La sentenza della Corte d’Assise di Caltanissetta che ha condannato gli autori della strage – ha detto Roberto Scarpinato, procuratore generale presso la Corte d’Appello di Palermo – racconta una storia che purtroppo viene spesso rimossa. Racconta che i macellai di Cosa nostra sono arrivati per ultimi, racconta di un omicidio maturato nel cuore della borghesia mafiosa, nel mondo dei colletti bianchi che sentivano i propri interessi economici minacciati dal lavoro di Rocco Chinnici. Quando Chinnici alzò il livello delle indagini, iniziò una serie di tentativi di avvicinamento con l’obiettivo di indurlo a recedere dai suoi propositi, missione di cui furono investiti cosiddetti amici e perfino esponenti delle forze di polizia, i quali però descrissero Chinnici come inavvicinabile. La mafia militare arrivò dopo tutto questo, perché i messaggi dei cosiddetti amici non avevano sortito alcun effetto. Quella di Chinnici è una storia metaforica, riguarda lui e tutti gli altri magistrati assassinati come lui per avere tenuto la schiena dritta. Non hanno fatto carriera, anzi si sono visti messi ai margini, e questa è anche la storia del progressivo smantellamento del pool antimafia, iniziato con un’ondata di delegittimazione dopo che Giovanni Falcone, raccogliendo la missione di Chinnici, aveva fatto arrestare i cugini Salvo”.

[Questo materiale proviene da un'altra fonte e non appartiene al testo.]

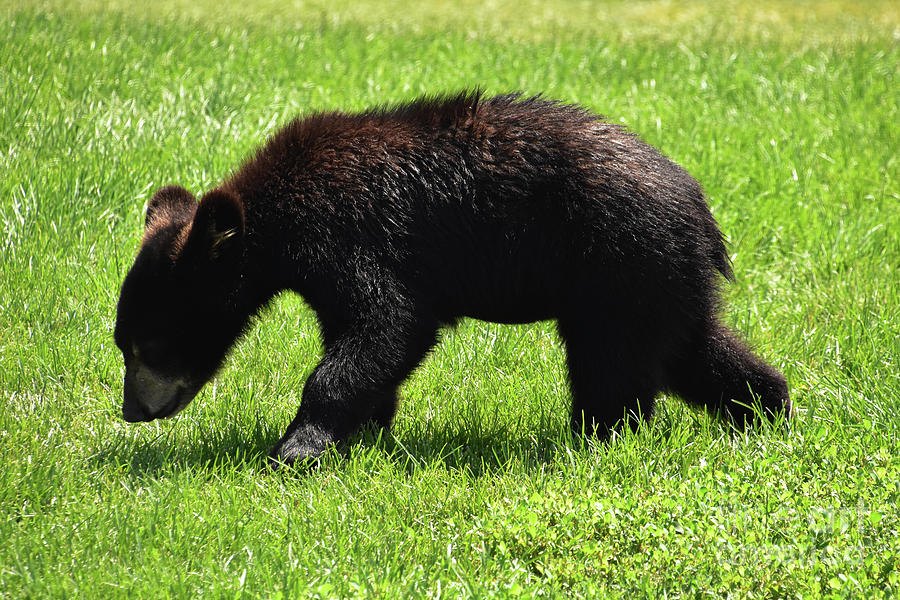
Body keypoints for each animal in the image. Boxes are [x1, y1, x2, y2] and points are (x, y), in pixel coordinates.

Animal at [110, 90, 788, 464]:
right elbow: (362, 337)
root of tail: (701, 211)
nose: (132, 410)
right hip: (656, 280)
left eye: (149, 344)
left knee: (613, 370)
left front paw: (298, 446)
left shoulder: (355, 233)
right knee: (695, 350)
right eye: (124, 343)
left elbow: (390, 323)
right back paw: (767, 409)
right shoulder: (325, 273)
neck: (278, 220)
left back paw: (600, 438)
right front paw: (364, 433)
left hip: (619, 264)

Rocco Chinnici ha riscritto l’organizzazione del lavoro al tribunale di Palermo – ha detto il presidente della Corte d’Appello di Palermo, Matteo Frasca – restituendo al giudice istruttore un ruolo centrale nella conduzione delle indagini e avviando il metodo del lavoro di gruppo basato sullo scambio di informazioni tra i magistrati. Nel proprio diario Rocco Chinnici scrisse che un filo rosso, un unico progetto politico, legava tutti i grandi delitti, e questa intuizione l’aveva maturata in breve tempo, lavorando in un contesto di solitudine e accerchiamento insieme a pochi altri pionieri. Chinnici fu sempre impermeabile ai tentativi di pressione nei suoi confronti. Ravvisava nella rassegnazione il pericolo più grande per la comunità, e anche per questo dobbiamo continuare, ciascuno nel proprio ruolo, a fare tesoro del metodo Chinnici e a coltivare la sua speranza”.

Dal comandante provinciale dei Carabinieri, Antonio Guarino, un tributo alla memoria dei Carabinieri Mario Trapassi e Salvatore Bartolotta così come all’impegno e al coraggio di tutti gli agenti di scorta, e ancora una testimonianza su come il giudice Chinnici a sua volta si preoccupasse di proteggere le persone istituzionalmente incaricate di proteggere lui.

Ulteriori testimonianze sull’impegno del giudice Rocco Chinnici sono disponibili sul canale YouTube della Fondazione Rocco Chinnici, dove sono pubblicati un videomessaggio del ministro della Giustizia Alfonso Bonafede e un audiovisivo intitolato “Ritratto di un uomo”, con interviste ai magistrati Roberto Scarpinato, Matteo Frasca e Antonio Balsamo, al generale dei carabinieri Giovanni Cataldo, al giornalista Rino Cascio e al sociologo Antonio La Spina.